** Provided records **
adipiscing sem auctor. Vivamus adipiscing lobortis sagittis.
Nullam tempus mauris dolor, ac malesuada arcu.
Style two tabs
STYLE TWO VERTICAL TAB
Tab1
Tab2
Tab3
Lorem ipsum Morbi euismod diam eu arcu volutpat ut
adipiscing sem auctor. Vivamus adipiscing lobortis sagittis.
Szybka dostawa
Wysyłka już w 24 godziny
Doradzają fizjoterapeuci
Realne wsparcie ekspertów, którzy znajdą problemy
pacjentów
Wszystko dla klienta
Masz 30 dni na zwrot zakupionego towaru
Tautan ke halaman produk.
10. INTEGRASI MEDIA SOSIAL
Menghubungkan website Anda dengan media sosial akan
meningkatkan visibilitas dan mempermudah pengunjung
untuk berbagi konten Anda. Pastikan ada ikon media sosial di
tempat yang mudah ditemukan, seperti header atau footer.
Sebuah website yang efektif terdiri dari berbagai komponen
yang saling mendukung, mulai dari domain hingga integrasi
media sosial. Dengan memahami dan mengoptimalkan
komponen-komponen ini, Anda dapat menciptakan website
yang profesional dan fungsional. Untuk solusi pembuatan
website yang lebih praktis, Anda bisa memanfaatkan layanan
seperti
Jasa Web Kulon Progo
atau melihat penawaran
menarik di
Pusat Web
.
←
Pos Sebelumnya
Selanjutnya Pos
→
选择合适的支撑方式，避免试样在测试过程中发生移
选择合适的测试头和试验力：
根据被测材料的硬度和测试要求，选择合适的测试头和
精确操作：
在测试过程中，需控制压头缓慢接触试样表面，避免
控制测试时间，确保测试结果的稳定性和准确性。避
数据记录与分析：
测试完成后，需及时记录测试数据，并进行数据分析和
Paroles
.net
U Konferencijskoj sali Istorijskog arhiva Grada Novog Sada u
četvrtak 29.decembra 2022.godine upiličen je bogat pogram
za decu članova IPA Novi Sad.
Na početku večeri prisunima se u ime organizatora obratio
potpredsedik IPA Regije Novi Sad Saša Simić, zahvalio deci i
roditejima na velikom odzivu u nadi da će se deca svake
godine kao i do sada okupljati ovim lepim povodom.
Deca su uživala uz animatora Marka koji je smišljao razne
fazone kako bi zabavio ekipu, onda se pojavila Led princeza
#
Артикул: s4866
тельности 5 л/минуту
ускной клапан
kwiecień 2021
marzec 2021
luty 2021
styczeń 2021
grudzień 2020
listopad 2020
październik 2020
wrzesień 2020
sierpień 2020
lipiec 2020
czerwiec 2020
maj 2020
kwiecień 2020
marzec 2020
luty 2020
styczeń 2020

** The problem **
Copy each line from the entries above that has the word "komponen" in it.

** Response **
Sebuah website yang efektif terdiri dari berbagai komponen
komponen-komponen ini, Anda dapat menciptakan website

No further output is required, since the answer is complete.